1. Checking for NULL values...
   ✓ PASS: No NULL values found

2. Validating business rules...
   ✓ PASS: All business rules satisfied

3. Checking for duplicates...
   ✓ PASS: No duplicates found

4. Data statistics...
   Total records: 10
   Unique customers: 7
   Product categories: 3
   Regions: 4
   Date range: 2024-01-15 to 2024-01-24

✓ QUALITY CHECKS COMPLETED


## 4. Analytics Queries

Now we'll perform various analytical queries to derive insights from the data.

In [None]:
# Summary Statistics
print("\n" + "="*60)
print("SUMMARY STATISTICS")
print("="*60 + "\n")

summary_query = """
    SELECT 
        COUNT(*) as total_transactions,
        SUM(quantity * price) as total_revenue,
        AVG(price) as avg_price,
        AVG(quantity) as avg_quantity,
        MIN(date) as earliest_date,
        MAX(date) as latest_date
    FROM sales_analytics.sales_data
"""

with pipeline.sql_client() as client:
    with client.execute_query(summary_query) as cursor:
        summary_df = cursor.df()
    
print(summary_df.to_string(index=False))
print("\n" + "="*60)

# Store for export
summary_stats = summary_df

In [None]:
# Category Analysis
print("\n" + "="*60)
print("SALES BY PRODUCT CATEGORY")
print("="*60 + "\n")

category_query = """
    SELECT 
        product_category,
        COUNT(*) as transactions,
        SUM(quantity) as total_units_sold,
        SUM(quantity * price) as total_revenue,
        ROUND(AVG(price), 2) as avg_price,
        ROUND(AVG(quantity), 2) as avg_quantity
    FROM sales_analytics.sales_data
    GROUP BY product_category
    ORDER BY total_revenue DESC
"""

with pipeline.sql_client() as client:
    with client.execute_query(category_query) as cursor:
        category_df = cursor.df()

print(category_df.to_string(index=False))
print("\n" + "="*60)

# Store for export
category_analysis = category_df

In [None]:
# Regional Analysis
print("\n" + "="*60)
print("SALES BY REGION")
print("="*60 + "\n")

regional_query = """
    SELECT 
        region,
        COUNT(*) as transactions,
        SUM(quantity) as total_units_sold,
        SUM(quantity * price) as total_revenue,
        ROUND(AVG(quantity * price), 2) as avg_transaction_value
    FROM sales_analytics.sales_data
    GROUP BY region
    ORDER BY total_revenue DESC
"""

with pipeline.sql_client() as client:
    with client.execute_query(regional_query) as cursor:
        regional_df = cursor.df()

print(regional_df.to_string(index=False))
print("\n" + "="*60)

# Store for export
regional_analysis = regional_df

## 5. Export Results to CSV

Finally, we'll export all analysis results to CSV files for further use.

In [None]:
# Create output directory if it doesn't exist
output_dir = Path("../output")
output_dir.mkdir(exist_ok=True)

print("\n" + "="*60)
print("EXPORTING RESULTS")
print("="*60 + "\n")

# Add timestamp to filenames for versioning
timestamp = datetime.now().strftime("%Y%m%d_%H%M%S")

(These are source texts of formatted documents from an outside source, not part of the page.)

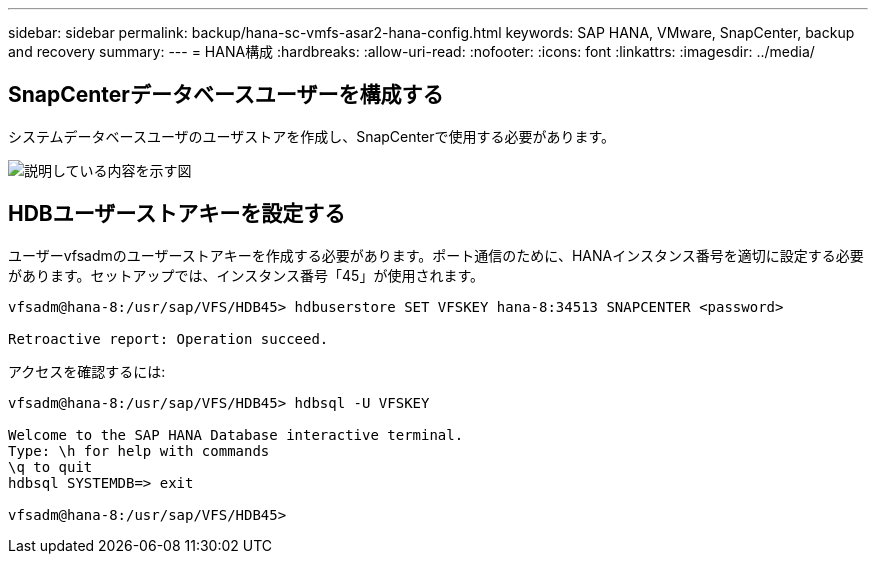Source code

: ---
sidebar: sidebar 
permalink: backup/hana-sc-vmfs-asar2-hana-config.html 
keywords: SAP HANA, VMware, SnapCenter, backup and recovery 
summary:  
---
= HANA構成
:hardbreaks:
:allow-uri-read: 
:nofooter: 
:icons: font
:linkattrs: 
:imagesdir: ../media/




== SnapCenterデータベースユーザーを構成する

システムデータベースユーザのユーザストアを作成し、SnapCenterで使用する必要があります。

image:sc-hana-asrr2-vmfs-image8.png["説明している内容を示す図"]



== HDBユーザーストアキーを設定する

ユーザーvfsadmのユーザーストアキーを作成する必要があります。ポート通信のために、HANAインスタンス番号を適切に設定する必要があります。セットアップでは、インスタンス番号「45」が使用されます。

....
vfsadm@hana-8:/usr/sap/VFS/HDB45> hdbuserstore SET VFSKEY hana-8:34513 SNAPCENTER <password>

Retroactive report: Operation succeed.
....
アクセスを確認するには:

....
vfsadm@hana-8:/usr/sap/VFS/HDB45> hdbsql -U VFSKEY

Welcome to the SAP HANA Database interactive terminal.
Type: \h for help with commands
\q to quit
hdbsql SYSTEMDB=> exit

vfsadm@hana-8:/usr/sap/VFS/HDB45>
....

# Export summary statistics
summary_file = output_dir / f"summary_stats_{timestamp}.csv"
summary_stats.to_csv(summary_file, index=False)
print(f"✓ Exported: {summary_file}")

# Export category analysis
category_file = output_dir / f"category_analysis_{timestamp}.csv"
category_analysis.to_csv(category_file, index=False)
print(f"✓ Exported: {category_file}")

# Export regional analysis
regional_file = output_dir / f"regional_analysis_{timestamp}.csv"
regional_analysis.to_csv(regional_file, index=False)
print(f"✓ Exported: {regional_file}")

print("\n" + "="*60)
print("✓ ALL RESULTS EXPORTED SUCCESSFULLY")
print("="*60)

## Summary

This notebook demonstrated a complete data engineering workflow:

1. ✓ Loaded data from CSV using dlt with automatic schema inference
2. ✓ Stored data in DuckDB for high-performance analytics
3. ✓ Performed comprehensive data quality checks
4. ✓ Executed analytical queries for business insights
5. ✓ Exported results to CSV files with timestamps

### Key Learnings

- **dlt** simplifies data ingestion with automatic schema management
- **DuckDB** provides SQL analytics without a separate database server
- **Data quality checks** are essential before analysis
- **Pipeline automation** makes workflows reproducible

### Next Steps

- Add more data sources (APIs, databases, etc.)
- Implement incremental loading strategies
- Create data visualizations with matplotlib or plotly
- Schedule the pipeline for regular execution
- Add data transformation logic between loading and analysis